I remember wishing at that moment I could have a cortical download from Number One but thinking no, not really: we'd given up that practice early on for good reasons, not the least of which was the inevitable and severely disorienting temporal identity rift. And anyway, it wasn't really possible between minds so different as ours had become. The most we could hope for was to share a thalamic/limbic trace where our root percepts and concepts still reliably overlapped, a simple vicarious introspective experience like the Handybot recording I just witnessed, allowing me to integrate it with my own processes and in my own way, to make the experience mine instead of changing me with it.

We talked a bit more about how to ramp down production, made a few more convincing arguments so we were all sure it was the right thing to do, and called it a closed case.

"I think it's time to bring Alex back to life," Michael said.

Curious looks all around.

"Did we get the rights?" Jason asked.

"Yes, we did," Michael answered. "I received confirmation this morning."

"Wow!" Misha looked up. "How will it feel to be an official person again?"

"Actually," Michael answered before I could speak, "that wouldn't be the immediate plan."

"No," Number One said through the intercom. "Clearly we cannot officially reanimate Alex into any of our current bodies, for many reasons, not the least of which is it would become too obvious our existing firmware is already a derivative."

"Then what are you suggesting?" Jason asked.

"Back to the beginning," Michael said. "We bring him back as a brain in a box, unmodified from the original scan.

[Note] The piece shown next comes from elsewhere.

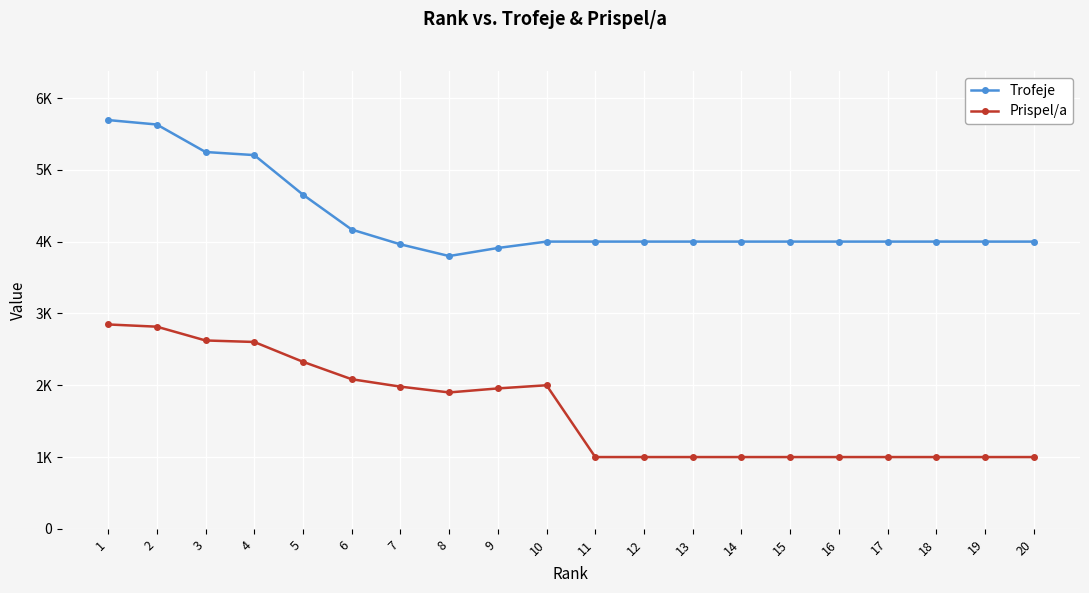

True or false: Prispel/a and Trofeje intersect in this chart.

False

I'm thinking audio output only. Make it look as simple and non-intimidating as possible, position it as a party trick, a science demonstration, at most a friendly voice to keep your grandma or kid company. This will be a crutch, to give the world time to adjust to the idea."

"You know what will happen," Nari said. "Everyone over fifty is going to want to know if we can put their brain in a box."

"Yes," Number One said, "that's why we're branching into the uploading business."

"We are?" Jason asked.

"How does that work, exactly?" Nari said. "Last I heard, the best method kills you."

"There really hasn't been any progress on this since your death," Misha added.

"Yes, there has," Michael said, "but post-mortem, not living scans. I know the president of the leading company. I'm sure they will work with us. They aren't there yet, but with some help from Number One it won't be long."

"Wow," Nari said, thumbing at his Alcor wrist band, "this thing might be of use sooner than I thought."

"I wouldn't count on it," said Michael. "A preliminary peek at Alex's brain shows it riddled with thermal stress fractures. For now, Alcor's a one-way trip. We're going to offer the alternative to Alcor: direct to digital."

We talked a bit more but it was getting late so we called the evening to a close. I walked Nari and Misha to the parking lot. I had nowhere to go, but it felt good to walk outside at least once a day. We passed Number Two in the hall. He looked pretty good, but I knew I looked better. We both still looked like robots. I wondered what my next body would look like. Or maybe I should let Number Two take it--he needed it more.

Outside, I waved goodbye to Nari and Misha. Nari waved with his back to me as he stepped down the broad stairs at the front of the building, and then he stumbled, and started to fall back but caught himself and stumbled up a step or two instead. Three red stains spread across his shirt, and he fell back finally onto the steps. I grabbed Misha by the arm and pulled her toward me, a red chunk of flesh bursting free of her other arm a moment later. I hugged her into me and turned my back to the bullets, felt them impact my torso and then my head.

And then I wanted to die again, and I thought this is silly. I'm right here at home. The car is speeding away. The bullets have stopped. Nobody's going to steal my brain. But you know, none of that mattered--I just had a hankerin' to die. It just seemed like the right thing to do.

As I felt my mind going in a magnesium blaze, Nari looked at me, blood dripping out the side of his mouth.

"One way trip," he said, with a sardonic smile, and died.